* Dataset records:
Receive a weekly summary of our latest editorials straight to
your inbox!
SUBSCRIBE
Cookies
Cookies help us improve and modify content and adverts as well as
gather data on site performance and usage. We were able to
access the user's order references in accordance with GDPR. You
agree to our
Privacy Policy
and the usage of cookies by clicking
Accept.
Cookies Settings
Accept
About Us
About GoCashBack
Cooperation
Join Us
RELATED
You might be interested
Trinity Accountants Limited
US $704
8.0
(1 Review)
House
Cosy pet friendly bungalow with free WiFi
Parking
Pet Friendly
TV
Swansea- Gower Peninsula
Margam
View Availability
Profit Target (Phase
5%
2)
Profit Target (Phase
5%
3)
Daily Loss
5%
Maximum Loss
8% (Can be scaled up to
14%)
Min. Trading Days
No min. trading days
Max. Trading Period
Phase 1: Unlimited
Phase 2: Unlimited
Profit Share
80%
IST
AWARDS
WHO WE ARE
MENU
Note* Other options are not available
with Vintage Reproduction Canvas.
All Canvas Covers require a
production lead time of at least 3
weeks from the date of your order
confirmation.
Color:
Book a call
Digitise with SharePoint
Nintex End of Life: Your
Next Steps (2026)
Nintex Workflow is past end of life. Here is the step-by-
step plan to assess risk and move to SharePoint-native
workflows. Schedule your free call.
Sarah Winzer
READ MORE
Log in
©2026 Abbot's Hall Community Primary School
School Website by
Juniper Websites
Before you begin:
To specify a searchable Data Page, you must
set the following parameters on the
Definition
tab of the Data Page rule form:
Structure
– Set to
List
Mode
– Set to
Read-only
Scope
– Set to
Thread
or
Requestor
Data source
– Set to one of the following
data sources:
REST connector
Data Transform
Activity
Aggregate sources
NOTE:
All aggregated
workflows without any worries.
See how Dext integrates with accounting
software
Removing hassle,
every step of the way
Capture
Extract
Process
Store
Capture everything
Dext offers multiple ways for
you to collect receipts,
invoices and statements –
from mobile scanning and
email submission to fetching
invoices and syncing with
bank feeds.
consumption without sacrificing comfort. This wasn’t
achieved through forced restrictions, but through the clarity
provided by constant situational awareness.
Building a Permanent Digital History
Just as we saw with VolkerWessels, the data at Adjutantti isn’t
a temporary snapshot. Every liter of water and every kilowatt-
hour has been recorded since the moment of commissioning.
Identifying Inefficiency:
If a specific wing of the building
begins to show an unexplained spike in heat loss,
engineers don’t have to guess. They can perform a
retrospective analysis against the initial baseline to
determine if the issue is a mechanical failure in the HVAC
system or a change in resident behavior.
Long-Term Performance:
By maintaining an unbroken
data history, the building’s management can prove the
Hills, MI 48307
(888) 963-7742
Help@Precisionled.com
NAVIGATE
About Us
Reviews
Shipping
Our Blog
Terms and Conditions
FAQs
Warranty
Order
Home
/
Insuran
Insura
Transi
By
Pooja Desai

* What you need to do:
What's required is that all of the material be returned exactly.

* Written response:
Receive a weekly summary of our latest editorials straight to
your inbox!
SUBSCRIBE
Cookies
Cookies help us improve and modify content and adverts as well as
gather data on site performance and usage. We were able to
access the user's order references in accordance with GDPR. You
agree to our
Privacy Policy
and the usage of cookies by clicking
Accept.
Cookies Settings
Accept
About Us
About GoCashBack
Cooperation
Join Us
RELATED
You might be interested
Trinity Accountants Limited
US $704
8.0
(1 Review)
House
Cosy pet friendly bungalow with free WiFi
Parking
Pet Friendly
TV
Swansea- Gower Peninsula
Margam
View Availability
Profit Target (Phase
5%
2)
Profit Target (Phase
5%
3)
Daily Loss
5%
Maximum Loss
8% (Can be scaled up to
14%)
Min. Trading Days
No min. trading days
Max. Trading Period
Phase 1: Unlimited
Phase 2: Unlimited
Profit Share
80%
IST
AWARDS
WHO WE ARE
MENU
Note* Other options are not available
with Vintage Reproduction Canvas.
All Canvas Covers require a
production lead time of at least 3
weeks from the date of your order
confirmation.
Color:
Book a call
Digitise with SharePoint
Nintex End of Life: Your
Next Steps (2026)
Nintex Workflow is past end of life. Here is the step-by-
step plan to assess risk and move to SharePoint-native
workflows. Schedule your free call.
Sarah Winzer
READ MORE
Log in
©2026 Abbot's Hall Community Primary School
School Website by
Juniper Websites
Before you begin:
To specify a searchable Data Page, you must
set the following parameters on the
Definition
tab of the Data Page rule form:
Structure
– Set to
List
Mode
– Set to
Read-only
Scope
– Set to
Thread
or
Requestor
Data source
– Set to one of the following
data sources:
REST connector
Data Transform
Activity
Aggregate sources
NOTE:
All aggregated
workflows without any worries.
See how Dext integrates with accounting
software
Removing hassle,
every step of the way
Capture
Extract
Process
Store
Capture everything
Dext offers multiple ways for
you to collect receipts,
invoices and statements –
from mobile scanning and
email submission to fetching
invoices and syncing with
bank feeds.
consumption without sacrificing comfort. This wasn’t
achieved through forced restrictions, but through the clarity
provided by constant situational awareness.
Building a Permanent Digital History
Just as we saw with VolkerWessels, the data at Adjutantti isn’t
a temporary snapshot. Every liter of water and every kilowatt-
hour has been recorded since the moment of commissioning.
Identifying Inefficiency:
If a specific wing of the building
begins to show an unexplained spike in heat loss,
engineers don’t have to guess. They can perform a
retrospective analysis against the initial baseline to
determine if the issue is a mechanical failure in the HVAC
system or a change in resident behavior.
Long-Term Performance:
By maintaining an unbroken
data history, the building’s management can prove the
Hills, MI 48307
(888) 963-7742
Help@Precisionled.com
NAVIGATE
About Us
Reviews
Shipping
Our Blog
Terms and Conditions
FAQs
Warranty
Order
Home
/
Insuran
Insura
Transi
By
Pooja Desai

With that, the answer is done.